IRelatório
- 1.Notificado da decisão sumária n.º 218/2018, nos termos da qual foi decidido não conhecer do recurso de constitucionalidade, dela vem o recorrente A. reclamar, ao abrigo do artigo 78.º-A, n.º 3, da Lei n.º 28/82, de 15 de novembro (Lei de Organização, Funcionamento e Processo do Tribunal Constitucional, doravante LTC).
- 2.O recorrente, ora reclamante, foi condenado pelo Juízo Local Criminal de Barcelos, Juiz 1, do Tribunal Judicial da Comarca de Braga, pela prática de um crime de furto qualificado, p. e p. pelos artigos 203.º, n.º 1, e 204.º, n.º 1, alínea a), do Código Penal, na pena de 300 dias de multa, à taxa diária de € 5,50, no montante global de € 1.650,00, e no pagamento à demandante de uma indemnização a título de danos patrimoniais no montante de € 11.514,85, acrescido de juros à taxa legal, desde a data da notificação do pedido cível até efetivo e integral pagamento. Recorreu dessa decisão para o Tribunal da Relação de Guimarães, impugnação julgada improcedente por acórdão de 20 de fevereiro de 2018.
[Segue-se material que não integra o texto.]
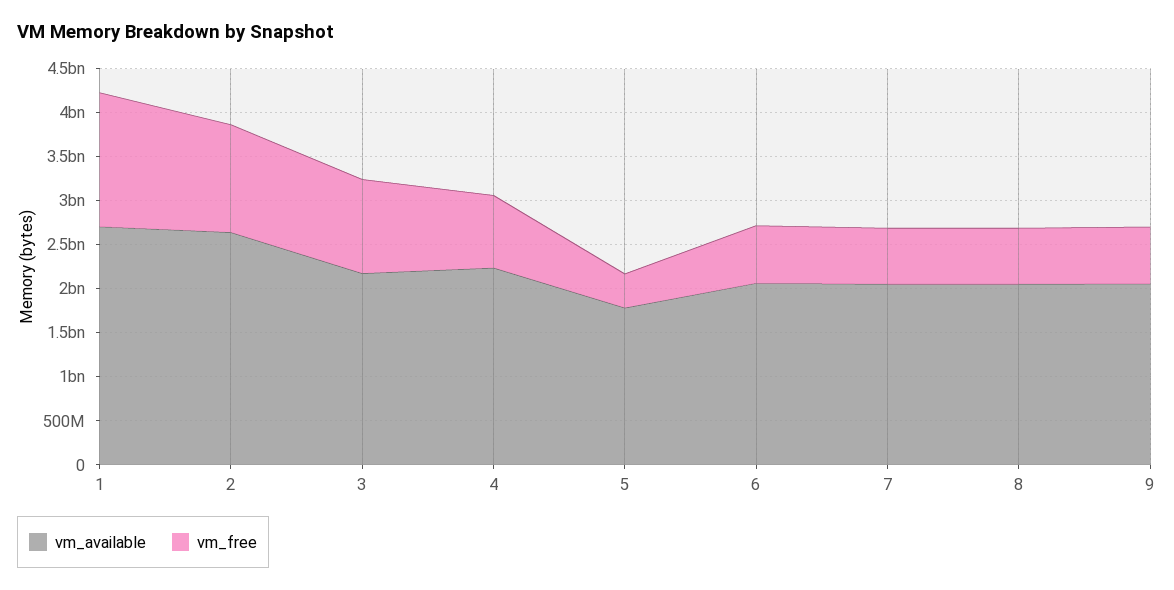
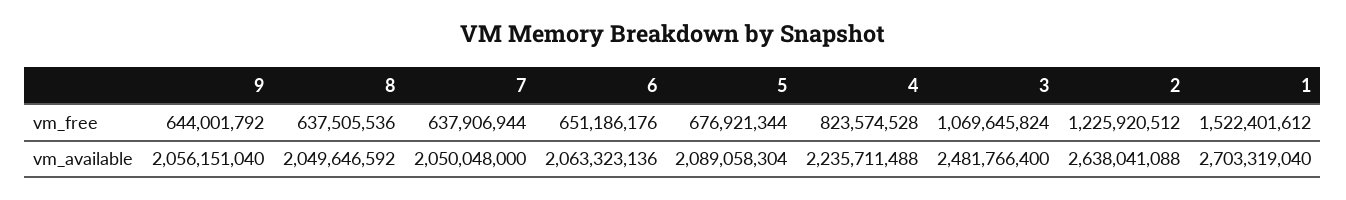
vm_available, 3: 2200000000 -> 2481766400
vm_available, 5: 1800000000 -> 2089058304
vm_free, 5: 400000000 -> 676921344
Inconformado, interpôs recurso para o Tribunal Constitucional, ao abrigo da alínea
b) do n.º 1 do artigo 70.º, da LTC, através de requerimento onde inscreve o seguinte:
«Suscita-se a inconstitucionalidade da norma prevista no artigo 120.º, n.º 3, alínea d) do CPP, por, ao consagrar um prazo demasiado curto e restritivo, violar o princípio constitucional do direito de defesa, consagrado no artigo 32.º da CRP. Tal direito concretiza-se, fundamentalmente e sobretudo, através do exercício do princípio do contraditório, ao nível da produção da prova, devendo ao arguido ser facultada a possibilidade de fazer ouvir ou produzir contraprova sobre todas as provas apresentadas e exercidas relativamente aos factos contra si deduzidos, ao abrigo do disposto no artigo 327º, nº 2, do CPP.
Ora, no caso em mérito, e apesar do Recorrente ter suscitado, perante o tribunal, por diversas vezes, a falta de audição de uma testemunha por si arrolada, consubstanciada em nulidade processual, a mesma não foi atendida pelo Meritíssimo Juiz, por considerar a arguição extemporânea.
Desde logo, o Recorrente fez referência expressa ao teor do presente recurso na contestação ao pedido de indemnização civil, em requerimento enviado a 17 de maio de 2017, em que foi arguida a nulidade da audiência de julgamento e no recurso enviado para esse douto tribunal, datado de 16 de junho de 2017.»
Admitido o recurso e remetidos os autos a este Tribunal, o relator proferiu a decisão sumária n.º 218/2018, nos termos da qual foi decidido não conhecer do recurso, por ilegitimidade processual do recorrente, em virtude de não ter suscitado prévia e adequadamente qualquer questão de inconstitucionalidade normativa, designadamente que se reportasse ao artigo 120.º, n.º 1, alínea a), do CPP (tomando a referência no requerimento de interposição de recurso à alínea d) como lapso de escrita manifesto).
3. O reclamante funda a reclamação no seguinte:
«I. Vem o Juiz Conselheiro Relator, onde se decidiu não conhecer do recurso interposto para o Tribunal Constitucional por incumprimento do pressuposto processual da prévia suscitação da questão da inconstitucionalidade perante o tribunal recorrido.
II. No decurso do processo, o arguido suscitou a inconstitucionalidade da norma prevista no artigo 120º, nº 3, alínea d) do CPP, por, ao consagrar um prazo demasiado curto e restritivo, violar o princípio constitucional do direito de defesa, consagrado no artigo 32.º da CRP.
III. Tal direito concretiza-se através do exercício do princípio do contraditório, ao nível da produção da prova, devendo ao arguido ser facultada a possibilidade de fazer ouvir ou produzir contraprova sobre todas as provas apresentadas e exercidas relativamente aos factos contra si deduzidos,
IV. Desde logo, o Recorrente fez referência expressa ao teor do recurso interposto na contestação ao pedido de indemnização civil, em requerimento enviado a 17 de maio de 2017, em que foi arguida a nulidade da audiência de julgamento e no recurso enviado para o douto Tribunal da Relação de Guimarães, datado de 16 de junho de 2017.
V. E, portanto, não existe motivo para que o seu recurso tenha sido rejeitado, razão pela qual se lança mão da presente reclamação.»